I have a suggestion, you’ve been occupying a thread by looping += rand() and checking a timer in your worker tasks, but maybe you could simplify it to Libc.systemsleep? I’m not quite sure if there’s some gotcha there in multiple threads, but my understanding is it’ll occupy a thread for the specified amount of time, too.

Maybe this wouldn’t be necessary for the test but is it at all possible to emulate Base.sleep in pure Julia?
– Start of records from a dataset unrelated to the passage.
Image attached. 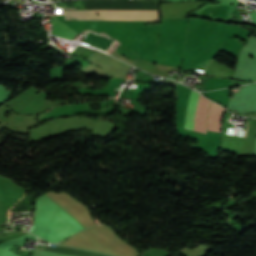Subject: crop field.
Returning a JSON list of instances; mask_svg holds the SVG:
<instances>
[{
    "label": "crop field",
    "mask_w": 256,
    "mask_h": 256,
    "mask_svg": "<svg viewBox=\"0 0 256 256\" xmlns=\"http://www.w3.org/2000/svg\"><path fill=\"white\" fill-rule=\"evenodd\" d=\"M63 10H76V8ZM62 15H65V19L160 21L159 11L146 10L63 11Z\"/></svg>",
    "instance_id": "crop-field-1"
},
{
    "label": "crop field",
    "mask_w": 256,
    "mask_h": 256,
    "mask_svg": "<svg viewBox=\"0 0 256 256\" xmlns=\"http://www.w3.org/2000/svg\"><path fill=\"white\" fill-rule=\"evenodd\" d=\"M225 109L221 108L215 103H211L209 112H208V130L215 131L221 133L222 127V116L224 114Z\"/></svg>",
    "instance_id": "crop-field-3"
},
{
    "label": "crop field",
    "mask_w": 256,
    "mask_h": 256,
    "mask_svg": "<svg viewBox=\"0 0 256 256\" xmlns=\"http://www.w3.org/2000/svg\"><path fill=\"white\" fill-rule=\"evenodd\" d=\"M198 96L199 94L197 92L191 89L189 90L181 127L192 130ZM208 102L209 100L204 98L202 95L199 96L194 128H193V130L195 131L205 133V114H206Z\"/></svg>",
    "instance_id": "crop-field-2"
}]
</instances>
AFAIK the idea is the scheduler pushes the task to the back of the queue if the specified time had not passed, couldn’t we make the scheduler check now() - t < ms? Not that I know how that would even work…

I think I’m missing something.

One Thread

$ time julia test.jl
[ Info: worker 1 executing on thread 1 
[ Info: sleeper 1 executing on thread 1 
  9.999948 seconds
[ Info: worker 1 finished. result: 2.625177517116156e7
 10.011311 seconds (110 allocations: 7.266 KiB)
[ Info: sleeper 1 finished
[ Info: worker 1 executing on thread 1 
[ Info: sleeper 2 executing on thread 1 
  9.999098 seconds[ Info: mainspin 2 executing on thread 1 

[ Info: worker 1 finished. result: 2.629067438458048e7
  4.999161 seconds
[ Info: mainspin 2 finished 
 10.006247 seconds (31.71 k allocations: 2.278 MiB, 0.58% compilation time)
[ Info: sleeper 2 finished

real	0m40.593s
user	0m25.567s
sys	0m0.249s

Eight Threads

[ Info: worker 1 executing on thread 5 
[ Info: sleeper 1 executing on thread 2 
  9.999632 seconds (62.01 k allocations: 4.402 MiB)
[ Info: worker 1 finished. result: 2.602267984094845e7
 10.001198 seconds (318 allocations: 18.039 KiB, 0.16% compilation time)
[ Info: sleeper 1 finished
[ Info: worker 1 executing on thread 2 
[ Info: sleeper 2 executing on thread 8 
[ Info: mainspin 2 executing on thread 1 
  9.999569 seconds (74.30 k allocations: 5.268 MiB, 1.14% compilation time)
 10.057717 seconds (31.54 k allocations: 2.268 MiB, 1.14% compilation time)
  4.999752 seconds (24 allocations: 2.383 KiB)
[ Info: worker 1 finished. result: 1.6082932726529311e7
[ Info: sleeper 2 finished
[ Info: mainspin 2 finished 

real	0m20.730s
user	0m22.084s
sys	0m3.818s

I think the OP is trying to tell me that the 1 thread case takes 44 seconds on some system, but I’m counting at most 41 seconds by stop watch.

I’m running this on one of my older systems.

julia> versioninfo()
Julia Version 1.9.0
Commit 8e630552924 (2023-05-07 11:25 UTC)
Platform Info:
  OS: Linux (x86_64-linux-gnu)
  CPU: 8 × AMD FX(tm)-8350 Eight-Core Processor
  WORD_SIZE: 64
  LIBM: libopenlibm
  LLVM: libLLVM-14.0.6 (ORCJIT, bdver1)
  Threads: 1 on 8 virtual cores

Edit: I got the same results with Julia 1.9.2

Julia Version 1.9.2
Commit e4ee485e909 (2023-07-05 09:39 UTC)
Platform Info:
  OS: Linux (x86_64-linux-gnu)
  CPU: 8 × AMD FX(tm)-8350 Eight-Core Processor
  WORD_SIZE: 64
  LIBM: libopenlibm
  LLVM: libLLVM-14.0.6 (ORCJIT, bdver1)
  Threads: 1 on 8 virtual cores
1 Like

…and I can replicate these timings on a single thread. The code in the OP now was based on a commented edit I based on the original code, there must’ve been a change somewhere that affected the timings but the comments weren’t updated.